=== DATA EXTRACT ===
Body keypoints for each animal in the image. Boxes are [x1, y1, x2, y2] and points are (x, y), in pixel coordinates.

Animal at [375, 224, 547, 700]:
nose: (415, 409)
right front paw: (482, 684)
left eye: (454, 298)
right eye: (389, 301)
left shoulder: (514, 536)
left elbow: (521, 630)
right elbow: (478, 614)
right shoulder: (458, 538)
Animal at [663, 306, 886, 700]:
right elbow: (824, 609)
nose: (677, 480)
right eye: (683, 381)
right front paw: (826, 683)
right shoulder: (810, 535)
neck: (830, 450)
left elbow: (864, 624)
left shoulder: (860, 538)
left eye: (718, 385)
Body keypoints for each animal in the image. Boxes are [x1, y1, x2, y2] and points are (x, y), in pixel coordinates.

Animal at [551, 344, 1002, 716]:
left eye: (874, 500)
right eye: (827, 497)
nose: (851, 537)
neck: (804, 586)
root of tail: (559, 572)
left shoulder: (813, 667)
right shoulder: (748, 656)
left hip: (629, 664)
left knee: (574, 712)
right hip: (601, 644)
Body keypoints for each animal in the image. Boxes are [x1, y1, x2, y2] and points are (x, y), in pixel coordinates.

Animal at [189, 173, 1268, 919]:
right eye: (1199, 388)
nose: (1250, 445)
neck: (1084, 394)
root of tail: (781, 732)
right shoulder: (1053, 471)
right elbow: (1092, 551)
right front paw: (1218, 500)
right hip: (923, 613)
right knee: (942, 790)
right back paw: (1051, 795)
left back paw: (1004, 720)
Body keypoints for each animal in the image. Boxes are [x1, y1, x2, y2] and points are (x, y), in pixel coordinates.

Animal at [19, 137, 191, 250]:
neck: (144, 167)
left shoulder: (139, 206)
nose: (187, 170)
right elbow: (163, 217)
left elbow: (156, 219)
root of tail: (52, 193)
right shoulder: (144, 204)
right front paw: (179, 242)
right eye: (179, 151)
===
- WHAT YOU HAVE TO DO:
Return only the part of the records above that opens with the line containing "right elbow: (1092, 551)" and closes with the line containing "left back paw: (1004, 720)", ends included.

- WRITTEN RESPONSE:
right elbow: (1092, 551)
right front paw: (1218, 500)
right hip: (923, 613)
right knee: (942, 790)
right back paw: (1051, 795)
left back paw: (1004, 720)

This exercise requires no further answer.